SEASIDE - The Sunset Empire Park and Recreation District's solid financial position suggests residents recognize the importance of its offerings, according to district leaders.
While some local governments and taxing entities have struggled to make ends meet financially, the recreation district is not facing dramatic cuts in the 2002-03 budget.
"It's a privilege to be part of this district - we're invested in quality-of-life issues," said Mary Blake, general manager of the district. "We're in a good position."
The district's budget committee has unanimously recommended approval of the proposed budget for when the board of directors meet June 19. The total general fund in the proposed budget is $1.7 million, approximately 2.2 percent higher than the current year.
Money from property taxes represents approximately 60 percent of the district's budget. User fees, grants, sponsorships, leases, contracts, investment returns and gifts make up the rest.
Revenues are expected to grow 10 percent, in part as a result of increased property development within the taxing district, more income from fees and greater use of the pool.
Reorganization accounts for the biggest changes in the budget. The proposed administration budget shows a 22.2 percent increase, to $397,308.
As part of the shifts, Mike Marshall, previously the pool manager, is diving into a new human resources position in administration. The job will involve hiring, orientation, training, safety requirements, coaching, scheduling, evaluation, team projects and improvement plans.
The district has six full-time employees and 40 to 50 part-time or seasonal employees in the course of a year.
Marshall has been with the district more than 22 years and is ideal for the position, Blake said. "He has played the game and now is coaching the game."
Zoe Manhire, the special events coordinator, has been assigned as program developer and will help evaluate the effectiveness of programs.
Such personnel shifts are seen as a way to enhance the district for patrons as well as the staff, Blake said. An effective, motivated staff is part of customer service.
Staff teamwork, training and technological changes demand constant upkeep in today's park and recreation field, she added. Computer and software improvements also figure into the budget.
The district expanded and improved Sunset Pool last year using a $783,000 flexible municipal lease program, and also proceeded with a $178,000 warm water therapy pool. A fund-raising calendar offset costs of the latter, and the 2002-03 budget includes printing costs for a sequel calendar.
The district had not raised its pool-use fees for approximately nine years. The board of directors wanted to keep the facility accessible and affordable to the public, so drop-in fee increases in January averaged only $1; an adult who lives in the district pays $3, for example.

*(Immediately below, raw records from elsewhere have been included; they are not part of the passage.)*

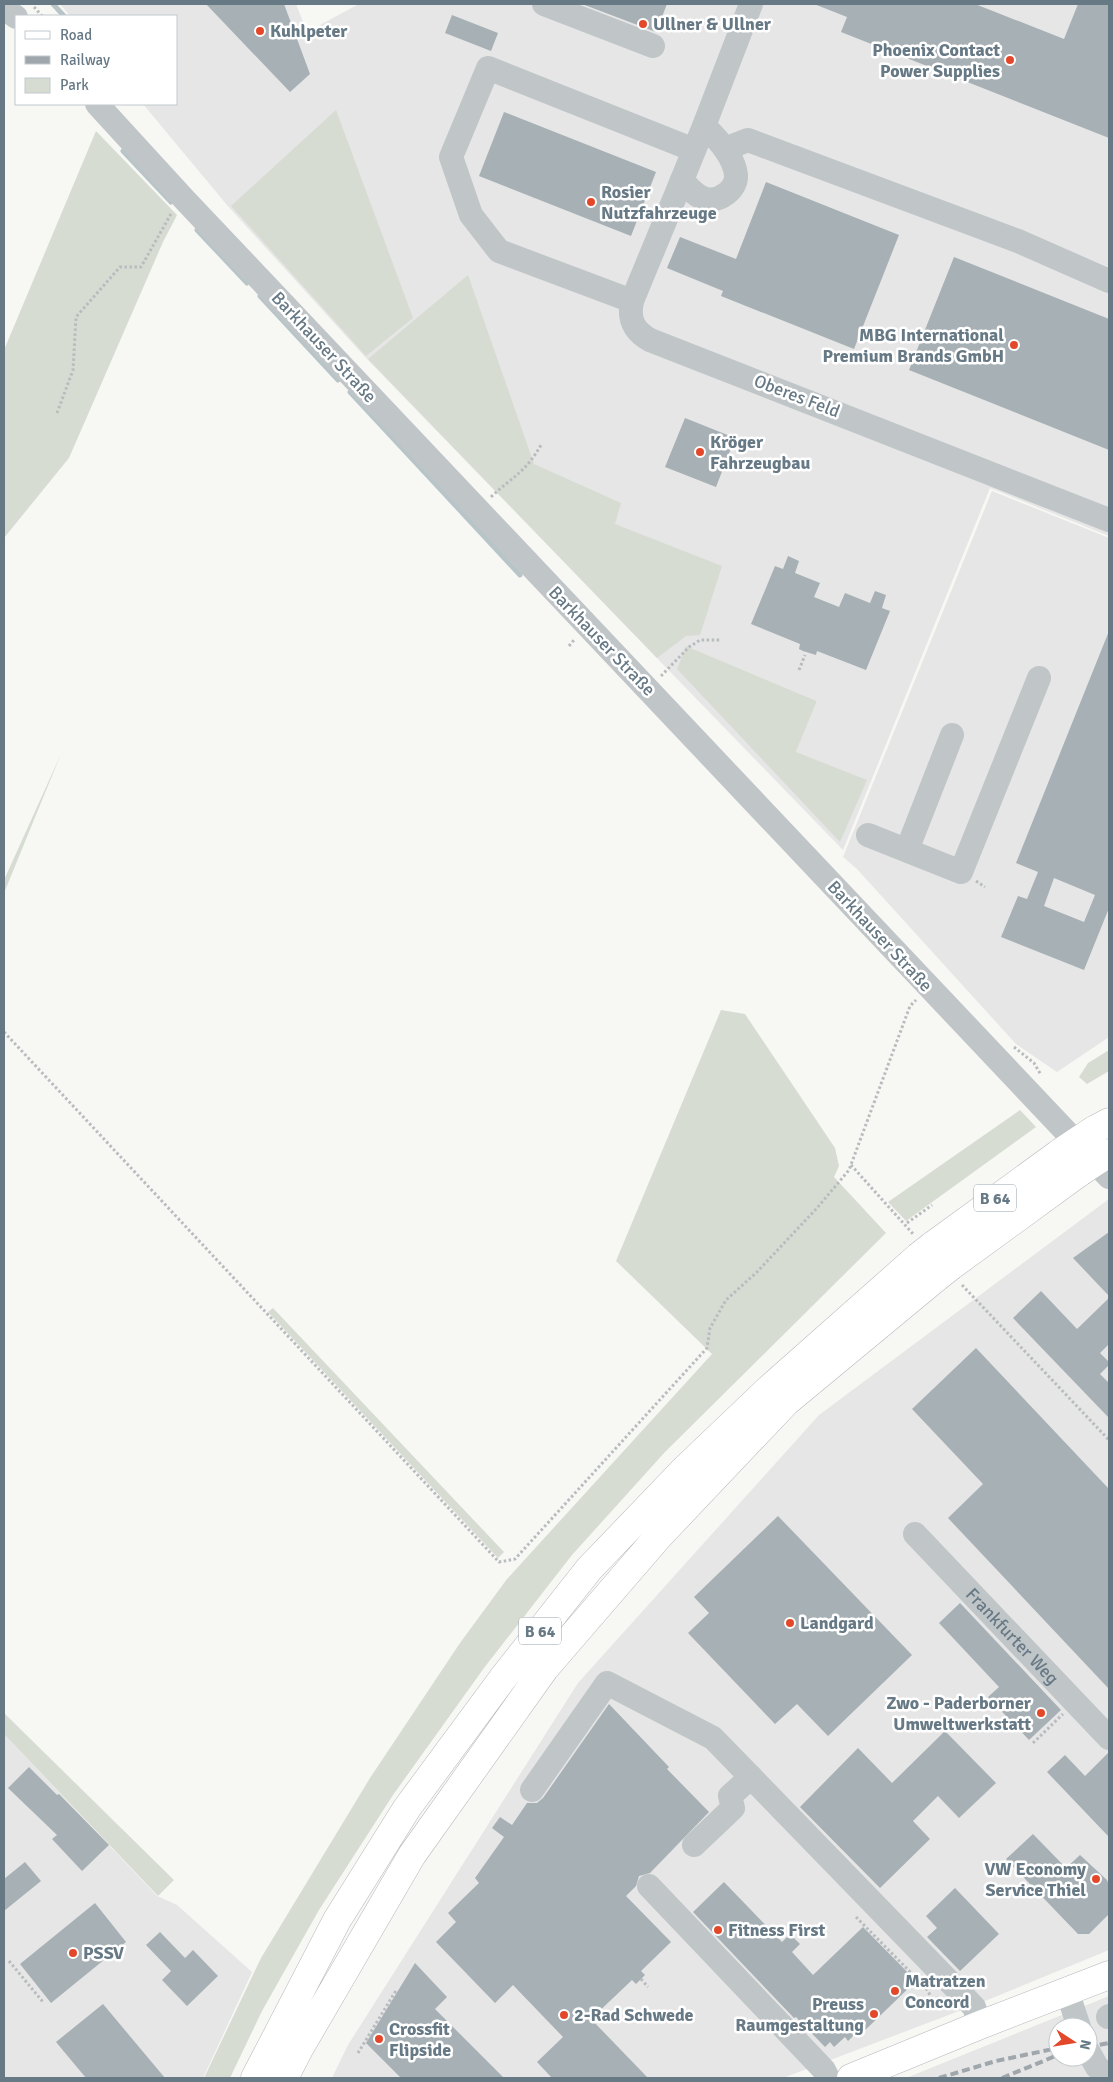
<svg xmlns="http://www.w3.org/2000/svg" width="1113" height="2082" font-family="Signika,sans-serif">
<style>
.built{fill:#e5e6e5;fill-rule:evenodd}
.green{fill:#d7dcd3}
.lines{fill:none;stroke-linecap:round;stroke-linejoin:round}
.stream{stroke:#b7c5c8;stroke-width:5}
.building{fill:#a7b0b5;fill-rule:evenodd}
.major-casing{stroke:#b2b7bb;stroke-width:29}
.highway-casing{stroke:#b4b8bb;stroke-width:29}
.path{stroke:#b8bcbf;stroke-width:3;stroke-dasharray:2.5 2.5;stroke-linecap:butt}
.minor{stroke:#c0c5c8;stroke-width:24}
.major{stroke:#fff;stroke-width:28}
.highway{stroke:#fff;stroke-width:28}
.rail{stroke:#9fa7ac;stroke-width:4;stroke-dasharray:8 4;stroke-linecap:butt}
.highway-bridge-casing{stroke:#b4b8bb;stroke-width:29;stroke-linecap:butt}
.highway-bridge{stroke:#fff;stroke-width:28}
.poi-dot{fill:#e24829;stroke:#fff;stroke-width:2}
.labels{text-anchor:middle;stroke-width:5;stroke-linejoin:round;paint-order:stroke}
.shield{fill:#fff;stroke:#94a1aa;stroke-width:1}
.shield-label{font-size:16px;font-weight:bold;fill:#667985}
.poi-label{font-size:18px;font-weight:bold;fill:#667985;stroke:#fff;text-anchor:start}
.street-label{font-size:18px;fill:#667985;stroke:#fff}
</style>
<rect width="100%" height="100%" fill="#f7f7f4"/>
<path class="built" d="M 60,4 L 296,4 L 307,32 L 359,4 L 1109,4 L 1109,536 L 990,488 L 843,850 L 366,358 L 227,205 L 143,104 L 176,104 L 176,16 L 70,16 ZM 686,646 L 817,701 L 796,752 Z
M 992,491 L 1109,538 L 1109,1037 L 1057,1072 L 1016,1044 L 857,869 L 843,857 Z
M 1109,1199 L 1109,1950 L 980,2003 L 783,2078 L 332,2078 L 348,2045 L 578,1683 L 819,1415 Z
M 4,1734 L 157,1896 L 177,1905 L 252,1972 L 203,2078 L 4,2078 Z
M 1109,1996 L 1109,2078 L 906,2078 ZM 1058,2027 L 1088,2027 L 1088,2057 L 1058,2057 Z"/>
<path class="green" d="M 336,110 L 413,318 L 366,356 L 231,206 Z
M 96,131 L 177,215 L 163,242 L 69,458 L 4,538 L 4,350 Z
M 468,275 L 534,464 L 621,503 L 615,524 L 722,566 L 700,635 L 686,636 L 657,658 L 368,359 Z
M 686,646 L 817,701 L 796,752 L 867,780 L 840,842 L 677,669 Z
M 61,754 L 4,893 L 4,880 Z
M 721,1010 L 745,1014 L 835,1148 L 839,1166 L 834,1177 L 886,1233 L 665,1452 L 572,1555 L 484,1668 L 393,1795 L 319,1910 L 262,2011 L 230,2078 L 204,2078 L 261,1958 L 370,1778 L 460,1643 L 507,1579 L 712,1354 L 616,1261 Z
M 1109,1050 L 1109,1071 L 1087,1084 L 1079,1077 L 1088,1063 Z
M 1020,1110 L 1036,1127 L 906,1221 L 888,1202 Z
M 273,1308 L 504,1552 L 498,1558 L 268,1312 Z
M 4,1713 L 174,1880 L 158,1896 L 4,1734 Z"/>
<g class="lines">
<path class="stream" d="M 53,4 L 64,16
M 123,151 L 171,202
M 197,230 L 247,283
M 260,296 L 338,380
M 350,392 L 520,575"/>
</g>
<path class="building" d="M 206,4 L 284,4 L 310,74 L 290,92 Z
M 582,4 L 667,4 L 656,32 Z
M 814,4 L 975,4 L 1064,39 L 1078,4 L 1109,4 L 1109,138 L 841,32 L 847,17 Z
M 452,15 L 498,33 L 491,51 L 445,33 Z
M 504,112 L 656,172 L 631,236 L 479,176 Z
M 766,182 L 899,235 L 854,349 L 721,296 L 723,291 L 667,268 L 680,237 L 736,259 Z
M 954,257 L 1109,319 L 1109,450 L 909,370 Z
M 685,418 L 735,438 L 716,487 L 665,467 Z
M 788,556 L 799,561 L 795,573 L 820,583 L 814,597 L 839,607 L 845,593 L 870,603 L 875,591 L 886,595 L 882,608 L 890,611 L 866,670 L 817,651 L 816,655 L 803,651 L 799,649 L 800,644 L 751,624 L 775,566 L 783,569 Z
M 1109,631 L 1109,908 L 1084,970 L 1001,937 L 1018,896 L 1027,899 L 1038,872 L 1016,863 ZM 1054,878 L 1095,895 L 1084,922 L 1044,906 Z
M 1109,1232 L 1109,1296 L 1073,1258 Z
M 1041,1291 L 1077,1329 L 1109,1298 L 1109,1344 L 1100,1353 L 1109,1362 L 1109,1365 L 1100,1374 L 1109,1383 L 1109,1418 L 1013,1318 Z
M 976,1348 L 1109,1489 L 1109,1689 L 948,1518 L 983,1484 L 912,1409 Z
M 778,1516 L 912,1655 L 828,1736 L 797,1704 L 775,1724 L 688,1633 L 709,1613 L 694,1597 Z
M 960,1603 L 1061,1710 L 1029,1740 L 988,1697 L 999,1687 L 939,1623 Z
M 609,1704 L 669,1767 L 667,1769 L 709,1812 L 650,1873 L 639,1876 L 636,1886 L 626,1896 L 671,1942 L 641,1971 L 645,1975 L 636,1984 L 632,1980 L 591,2019 L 648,2078 L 552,2078 L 537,2062 L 563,2037 L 513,1985 L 495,2003 L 436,1942 L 456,1922 L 448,1913 L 479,1883 L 475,1878 L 504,1837 L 492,1828 L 500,1817 L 512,1825 L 527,1803 L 537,1803 L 543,1798 Z
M 945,1731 L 996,1783 L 959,1818 L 938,1796 L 913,1821 L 930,1839 L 880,1888 L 800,1807 L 858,1748 L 892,1783 Z
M 1109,1752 L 1109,1837 L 1047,1772 L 1065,1755 L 1085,1776 Z
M 29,1767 L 57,1795 L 59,1794 L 109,1845 L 82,1871 L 52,1839 L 57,1835 L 8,1788 Z
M 1033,1834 L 1066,1868 L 1080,1855 L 1107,1880 L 1109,1885 L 1109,1914 L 1089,1934 L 1078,1934 L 1006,1859 Z
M 25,1862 L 41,1881 L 4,1911 L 4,1879 Z
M 724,1882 L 782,1942 L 790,1934 L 800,1944 L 792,1952 L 813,1975 L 863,1927 L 916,1981 L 858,2037 L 855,2034 L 848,2041 L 845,2037 L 834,2047 L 830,2042 L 825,2047 L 796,2017 L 794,2018 L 693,1912 Z
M 955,1888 L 999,1934 L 960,1971 L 927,1937 L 937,1928 L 926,1916 Z
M 95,1903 L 126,1942 L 51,2003 L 20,1964 Z
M 160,1932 L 185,1958 L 193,1950 L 218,1976 L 187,2006 L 162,1980 L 171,1971 L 146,1945 Z
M 415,1963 L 447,1997 L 435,2009 L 504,2078 L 401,2078 L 366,2043 Z
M 103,2004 L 165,2078 L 86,2078 L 56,2042 Z"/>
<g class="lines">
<g class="major-casing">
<path id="major" d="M 851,2078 L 980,2025 L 1109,1975"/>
</g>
<g class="highway-casing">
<path id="highway" d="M 1094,1130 L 1109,1122
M 932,1246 L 1061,1152
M 951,1266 L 1080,1172
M 255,2078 L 337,1920 L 407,1808 L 503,1678 L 589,1569 L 684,1470 L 769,1389 L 918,1257
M 284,2078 L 299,2049 L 412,1855 L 545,1668 L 658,1537 L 786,1402 L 937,1277"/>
</g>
<path class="path" d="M 34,7 L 42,16
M 57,413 L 73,370 L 76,317 L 120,267 L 141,267 L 172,212
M 491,497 C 513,476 525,473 541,445
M 569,646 L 574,640
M 799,670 L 805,655
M 661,676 L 689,647 L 700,640 L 721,640
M 976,881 L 985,887
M 4,1032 L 499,1562 L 515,1559 L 707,1348 L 710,1328 L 726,1300 L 757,1272 L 817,1208 L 849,1170 L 910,1006 L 916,1000
M 1014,1047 L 1034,1063 L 1041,1075
M 851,1165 L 914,1235
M 907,1223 L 932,1205
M 962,1285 L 1109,1440
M 1033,1743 L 1063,1714
M 856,1917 L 926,1988 L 934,2002 L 939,1997
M 9,1961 L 43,2002
M 641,1979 L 648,1987
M 358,2053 L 397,1989"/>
<g class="minor">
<path d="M 544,4 L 653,46"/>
<path d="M 4,8 L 16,17"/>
<path d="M 97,104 L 184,199 L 1109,1177"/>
<path d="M 704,126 L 682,180 C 689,188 696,197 706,199 C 720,202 737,189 736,175 C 734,156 717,138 704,126 L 751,4"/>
<path d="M 725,149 L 748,140 L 1018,241 L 1109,281"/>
<path d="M 682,180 L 632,301 C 628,320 634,331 650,340 L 1109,520"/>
<path d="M 632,301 L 499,251 L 471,215 L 451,157 L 488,68 L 694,150"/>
<path d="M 868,835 L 961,872 L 1039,678"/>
<path d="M 907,850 L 952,735"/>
<path id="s1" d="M 915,1534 L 1109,1738"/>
<path d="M 532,1790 L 607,1683 L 713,1738 L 974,2007 L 980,2025"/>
<path d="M 694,1845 L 733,1808 L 730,1796 L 751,1777"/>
<path d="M 649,1886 L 824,2070 L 828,2078"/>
<path d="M 1067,1991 L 1079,2027"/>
<path d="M 1108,2017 L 1109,2016"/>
<path d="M 1088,2051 L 1097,2067 L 1109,2077"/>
</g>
<use href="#major" class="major"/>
<use href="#highway" class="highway"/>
<path class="rail" d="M 1088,2047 L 1109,2043
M 939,2078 L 996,2061 L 1058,2048
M 1002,2078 L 1058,2055"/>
<g class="highway-bridge-casing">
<path id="highway-bridge" d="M 1061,1152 L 1094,1130
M 1080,1172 L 1109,1153
M 918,1257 L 932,1246
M 937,1277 L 951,1266"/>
</g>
<use href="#highway-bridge" class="highway-bridge"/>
</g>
<g class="poi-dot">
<circle cx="643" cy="24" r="5"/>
<circle cx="260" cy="31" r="5"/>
<circle cx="1010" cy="60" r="5"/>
<circle cx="591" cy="202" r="5"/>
<circle cx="1014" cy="345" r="5"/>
<circle cx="700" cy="452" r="5"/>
<circle cx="790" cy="1623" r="5"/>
<circle cx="1041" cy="1713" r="5"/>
<circle cx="1096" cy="1879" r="5"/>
<circle cx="718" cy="1930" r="5"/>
<circle cx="73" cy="1953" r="5"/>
<circle cx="895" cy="1991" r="5"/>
<circle cx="874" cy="2014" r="5"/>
<circle cx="564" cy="2015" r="5"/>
<circle cx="379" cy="2039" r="5"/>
</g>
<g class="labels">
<g class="shield">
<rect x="974" y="1184.5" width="42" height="27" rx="4"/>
<rect x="519" y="1617.5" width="42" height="27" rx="4"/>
</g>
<g class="shield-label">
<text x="995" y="1204">B 64</text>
<text x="540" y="1637">B 64</text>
</g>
<g class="poi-label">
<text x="653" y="30">Ullner &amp; Ullner</text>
<text x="270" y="37">Kuhlpeter</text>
<text x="1000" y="56" text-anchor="end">Phoenix Contact<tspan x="1000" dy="21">Power Supplies</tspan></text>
<text x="601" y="198">Rosier<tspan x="601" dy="21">Nutzfahrzeuge</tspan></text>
<text x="1004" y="341" text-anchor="end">MBG International<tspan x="1004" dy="21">Premium Brands GmbH</tspan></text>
<text x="710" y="448">Kröger<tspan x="710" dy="21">Fahrzeugbau</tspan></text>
<text x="800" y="1629">Landgard</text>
<text x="1031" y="1709" text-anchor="end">Zwo - Paderborner<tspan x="1031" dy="21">Umweltwerkstatt</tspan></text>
<text x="1086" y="1875" text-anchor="end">VW Economy<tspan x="1086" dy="21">Service Thiel</tspan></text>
<text x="728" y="1936">Fitness First</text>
<text x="83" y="1959">PSSV</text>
<text x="905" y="1987">Matratzen<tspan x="905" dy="21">Concord</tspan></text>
<text x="864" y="2010" text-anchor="end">Preuss<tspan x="864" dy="21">Raumgestaltung</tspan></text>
<text x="574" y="2021">2-Rad Schwede</text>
<text x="389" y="2035">Crossfit<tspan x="389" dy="21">Flipside</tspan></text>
</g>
<g class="street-label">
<text transform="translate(324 347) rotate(47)" y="6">Barkhauser Straße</text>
<text transform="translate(797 396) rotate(21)" y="6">Oberes Feld</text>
<text transform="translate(602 641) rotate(46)" y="6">Barkhauser Straße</text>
<text transform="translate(880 936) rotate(47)" y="6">Barkhauser Straße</text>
<text dy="6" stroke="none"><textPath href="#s1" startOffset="141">Frankfurter Weg</textPath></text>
</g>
</g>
<rect width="1113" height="2082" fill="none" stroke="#667985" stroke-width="10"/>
<rect x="15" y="15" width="162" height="90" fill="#ffffff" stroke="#c2c9ce"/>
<rect x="25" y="31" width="25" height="8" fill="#ffffff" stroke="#c2c9ce"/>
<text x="60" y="40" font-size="15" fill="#667985">Road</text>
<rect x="25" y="56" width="25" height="8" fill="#9fa7ac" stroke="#c2c9ce"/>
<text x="60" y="65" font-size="15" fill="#667985">Railway</text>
<rect x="25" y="78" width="25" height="15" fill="#d7dcd3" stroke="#c2c9ce"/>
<text x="60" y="90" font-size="15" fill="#667985">Park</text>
<g transform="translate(1073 2042) rotate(102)"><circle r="24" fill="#ffffff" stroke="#c2c9ce"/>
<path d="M0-4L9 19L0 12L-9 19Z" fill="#e24829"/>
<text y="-8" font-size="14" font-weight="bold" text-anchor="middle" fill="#667985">N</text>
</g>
</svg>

Patronage also appear to be increasing, Blake said. The number of participants in the arthritis exercise class has risen from an average of 15 to nearly 25 in recent months, for example.
But the district is more than a pool. A free drop-in center for children after school, holiday camps, open gym, seasonal arts and crafts classes and a covered skate park are among other offerings.
A faulty exterior sealant product installed at the city-owned building for the district's youth center has led to dry-rot problems which the city is trying to resolve. Meanwhile, the district has been developing its youth programs nearby, at the Bob Chisholm Community Center and at the Boy Scout Hut.
The district is often drawn into social issues, Blake added. It participates in the Clatsop County Peer Jury program for first-time juvenile offenders and helps to organize events during spring break to dissipate crowds, for example.
"We cross into many collaborative efforts to improve quality of life in this community," she said. "It's a terribly exciting time."